# campden tablets



## darkalex

Hey Gang

I am using campden tablets, following the directions on sanitizing brewing equipment below:

TO SANITIZE EQUIPMENT: All equipment should be cleaned with soapy water first. Crush and dissolve 16 Campden Tablets per each gallon of water. Also add 1/2 teaspoon of Citric Acid. Sanitize fermentation vessels by putting in 2 to 3 inches of solution in the bottom of the vessel. Seal the vessel air-tight for 20 minutes to allow the fumes from the solution to permeate the inside walls. You can also put in the vessel other equipment such as hoses, hydrometer, air-locks, rubber stoppers to be sanitized at the same time.

Two questions:

1. Are the vapors harmful?

2. At these concentrations, is this considered no rinse?


----------



## robie

If you very carefully take a very tiny whiff of the solution, you will find out it could be harmful, if you couldn't get away from it. They way you are using it, it is fine, sealed up like that. Once you open it and remove it, the fumes will dissipate quickly. Just don't get too close when you empty it.

Personally, though not always necessary, I always rinse with clean water.

Your campden tablets are probably Kmeta. Instead of crushing that many tablets, you can buy the Kmeta powder in bags and save all that extra work and cost.


----------



## winemaker_3352

I agree - get the k-meta powder - much easier to use.


----------



## non-grapenut

I have always used 5 tablets crushed per gal. water...since 2008 and no spoiled bottles. 
For sanitizing my 5 gal carboys--5 tablets crushed with 1.5 inch hot water, put cap back on and let sit til ready to use.
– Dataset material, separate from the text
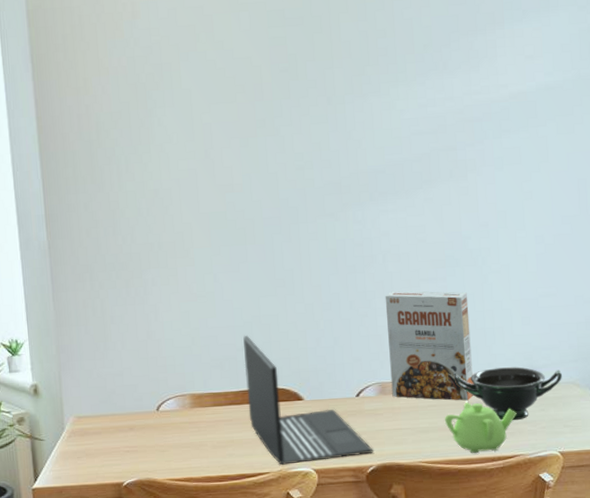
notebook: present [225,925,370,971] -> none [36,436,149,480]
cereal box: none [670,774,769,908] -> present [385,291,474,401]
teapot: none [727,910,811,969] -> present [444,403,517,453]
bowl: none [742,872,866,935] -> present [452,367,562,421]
For bottles, soak in very hot water and oxyclean in the tub, rinse each bottle out with very hot water when getting ready to use and then sanitize for 20 minutes with a fresh gallon of 5 crushed tabs in 1 gal of water. I fill each bottle with about .5 inch of solution and top with saran wrap, get my wine supplies soaking in solution and then bottles are ready. I keep a bucket by my knee to dump the bit of liquid right when I'm ready to syphon wine in and cork immediately.


----------